If a line in the listing below has the string "площадь", copy it out.

#### DATA RECORDS ####

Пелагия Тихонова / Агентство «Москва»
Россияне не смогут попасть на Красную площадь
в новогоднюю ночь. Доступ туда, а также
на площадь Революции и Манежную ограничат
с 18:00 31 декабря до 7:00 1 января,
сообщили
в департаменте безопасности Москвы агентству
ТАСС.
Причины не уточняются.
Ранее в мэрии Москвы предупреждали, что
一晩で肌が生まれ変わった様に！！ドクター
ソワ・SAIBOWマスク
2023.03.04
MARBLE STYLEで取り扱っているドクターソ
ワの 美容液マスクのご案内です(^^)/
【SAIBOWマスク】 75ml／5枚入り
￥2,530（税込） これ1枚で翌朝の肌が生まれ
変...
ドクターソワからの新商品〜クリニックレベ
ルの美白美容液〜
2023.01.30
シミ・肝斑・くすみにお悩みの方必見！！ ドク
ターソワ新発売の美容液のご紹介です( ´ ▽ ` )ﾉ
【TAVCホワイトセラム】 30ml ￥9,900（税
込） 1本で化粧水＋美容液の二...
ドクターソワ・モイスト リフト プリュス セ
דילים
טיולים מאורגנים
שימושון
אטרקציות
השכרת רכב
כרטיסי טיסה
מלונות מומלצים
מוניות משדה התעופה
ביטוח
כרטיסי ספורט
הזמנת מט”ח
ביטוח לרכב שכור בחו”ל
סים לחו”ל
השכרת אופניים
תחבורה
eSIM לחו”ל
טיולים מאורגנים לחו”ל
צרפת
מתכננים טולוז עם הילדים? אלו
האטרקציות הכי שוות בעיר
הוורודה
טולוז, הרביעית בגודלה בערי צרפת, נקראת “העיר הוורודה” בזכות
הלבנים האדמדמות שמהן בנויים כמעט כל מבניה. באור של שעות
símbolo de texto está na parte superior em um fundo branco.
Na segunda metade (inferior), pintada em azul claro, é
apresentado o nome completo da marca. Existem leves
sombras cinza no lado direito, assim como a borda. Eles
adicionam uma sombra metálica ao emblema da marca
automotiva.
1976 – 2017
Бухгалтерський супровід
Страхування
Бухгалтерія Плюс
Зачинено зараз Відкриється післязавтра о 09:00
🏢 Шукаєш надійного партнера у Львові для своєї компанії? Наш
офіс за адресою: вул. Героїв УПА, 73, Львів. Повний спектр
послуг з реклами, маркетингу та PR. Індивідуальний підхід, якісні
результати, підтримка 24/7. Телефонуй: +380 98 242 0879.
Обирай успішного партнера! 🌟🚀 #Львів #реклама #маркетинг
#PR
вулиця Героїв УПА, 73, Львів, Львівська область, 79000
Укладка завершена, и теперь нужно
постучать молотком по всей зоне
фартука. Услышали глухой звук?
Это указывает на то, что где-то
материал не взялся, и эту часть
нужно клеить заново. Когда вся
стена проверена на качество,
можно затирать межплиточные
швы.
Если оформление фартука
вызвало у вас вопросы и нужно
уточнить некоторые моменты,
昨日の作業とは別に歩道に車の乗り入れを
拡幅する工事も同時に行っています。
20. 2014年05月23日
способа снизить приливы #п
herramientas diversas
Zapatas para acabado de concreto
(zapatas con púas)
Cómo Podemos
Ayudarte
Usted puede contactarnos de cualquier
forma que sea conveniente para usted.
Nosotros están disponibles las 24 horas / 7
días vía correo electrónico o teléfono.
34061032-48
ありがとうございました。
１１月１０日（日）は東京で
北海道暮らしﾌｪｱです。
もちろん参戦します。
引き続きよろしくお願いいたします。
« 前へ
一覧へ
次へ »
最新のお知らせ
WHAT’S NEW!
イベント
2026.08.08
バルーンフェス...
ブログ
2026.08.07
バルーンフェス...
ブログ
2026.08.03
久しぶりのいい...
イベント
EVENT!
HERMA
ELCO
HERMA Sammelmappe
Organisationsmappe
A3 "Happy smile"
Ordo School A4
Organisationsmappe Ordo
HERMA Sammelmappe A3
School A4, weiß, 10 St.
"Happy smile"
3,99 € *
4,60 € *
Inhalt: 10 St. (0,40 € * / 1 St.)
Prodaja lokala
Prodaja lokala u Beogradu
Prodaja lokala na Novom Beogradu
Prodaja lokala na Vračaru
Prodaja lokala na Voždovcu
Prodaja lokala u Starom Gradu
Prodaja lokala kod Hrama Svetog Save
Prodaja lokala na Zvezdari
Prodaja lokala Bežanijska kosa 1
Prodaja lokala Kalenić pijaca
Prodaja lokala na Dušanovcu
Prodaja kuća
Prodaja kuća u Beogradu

####

_FINISHED EXERCISE:_
Россияне не смогут попасть на Красную площадь
на площадь Революции и Манежную ограничат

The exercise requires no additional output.